A recent episode of RTE’s “The Week in Politics” once again left me frothing at the mouth. This time, though, it wasn’t the politicians. As a bit of light relief, RTE had invited a geneticist and a political scientist to discuss the results of their study into the connection between genetic inheritance and political allegiance. Worthy as that sounds, what they were actually looking at was the hoary old chestnut about Fine Gael being Anglo-Norman and Fianna Fáil Gaelic Irish. Unsurprisingly, they found that FG supporters were indeed marginally more likely to have Anglo-Norman roots.

                    Ed Gaelick, insurance specialist

But how did they discover this? They tested politicians’ surnames, of course. This is the point where I turned purple. Exactly what scientific test did they perform on the surnames to determine their level of Gaelickery or Anglo-Normanosity? Did they carefully take swabs from the insides of the surnames’ cheeks? Did they culture the surnames in their lab?

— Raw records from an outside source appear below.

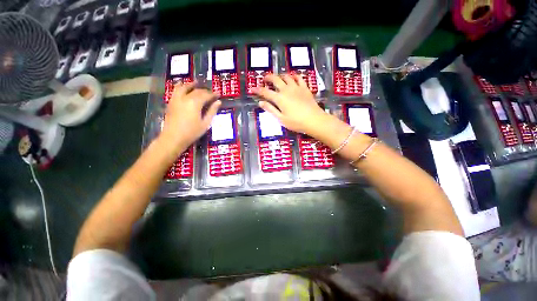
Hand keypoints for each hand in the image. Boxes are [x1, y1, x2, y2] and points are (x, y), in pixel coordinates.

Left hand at [160, 81, 220, 152]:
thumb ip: (212, 111)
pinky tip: (183, 87)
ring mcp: (176, 99)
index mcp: (195, 103)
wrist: (173, 138)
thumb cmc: (192, 132)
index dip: (213, 94)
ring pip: (183, 87)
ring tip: (196, 83)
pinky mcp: (171, 103)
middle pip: (196, 91)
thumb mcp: (205, 123)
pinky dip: (181, 87)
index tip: (218, 94)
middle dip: (204, 91)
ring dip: (191, 84)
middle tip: (210, 93)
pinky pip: (176, 91)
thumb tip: (218, 102)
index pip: (206, 95)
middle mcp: (185, 98)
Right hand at [252, 74, 332, 135]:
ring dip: (280, 76)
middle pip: (275, 79)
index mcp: (279, 99)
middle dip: (268, 78)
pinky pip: (299, 78)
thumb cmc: (296, 122)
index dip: (257, 90)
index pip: (265, 92)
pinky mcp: (305, 88)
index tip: (252, 89)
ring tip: (277, 78)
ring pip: (286, 76)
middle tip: (264, 79)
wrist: (314, 120)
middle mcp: (287, 90)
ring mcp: (297, 87)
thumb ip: (271, 109)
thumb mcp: (281, 119)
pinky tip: (292, 78)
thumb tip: (261, 102)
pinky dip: (294, 76)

The truth is that Irish surnames are utterly unreliable as markers for cultural inheritance. Yes, ‘Fitzgerald’ sits at the other end of one particular spectrum from ‘O’Brien’. But what about a venerable Fianna Fáil Kerry surname like ‘McEllistrim’, “Son of Alastair [Fitzgerald]”?  Or the apparently impeccably English ‘Higgins’, from a diminutive of the understandably widespread peasant name ‘Hick’. Which in Ireland can be an Anglicization of either Ó hUiggín, from Uiggín, Gaelic for ‘Viking’, or Ó hAodhagáin, grandson of big ould Hugh. Put that in your political science petri dish and smoke it.

President Michael D. …Viking? Hick? Red Hugh?

Before they are anything else, surnames are words, embedded in language and mutating under the pressure of history like all other words. Maybe, once upon a time, they started out as badges of tribal identity but those badges have long been distorted beyond all reliability by the twists and turns of Irish history and individual Irish family histories. Reducing them to a quick political litmus test is just plain dim.

Leo Varadkar receiving his orders from Henry ll

The real joy in the programme was seeing the scathing scepticism of the Fine Gael politician they asked for a response, none other than the delightfully-monikered Leo Varadkar. His people came over with Strongbow, you know.

 

The real lesson is that scientists are only marginally less likely to peddle bunkum in return for publicity than non-scientists. I read that in a recent survey.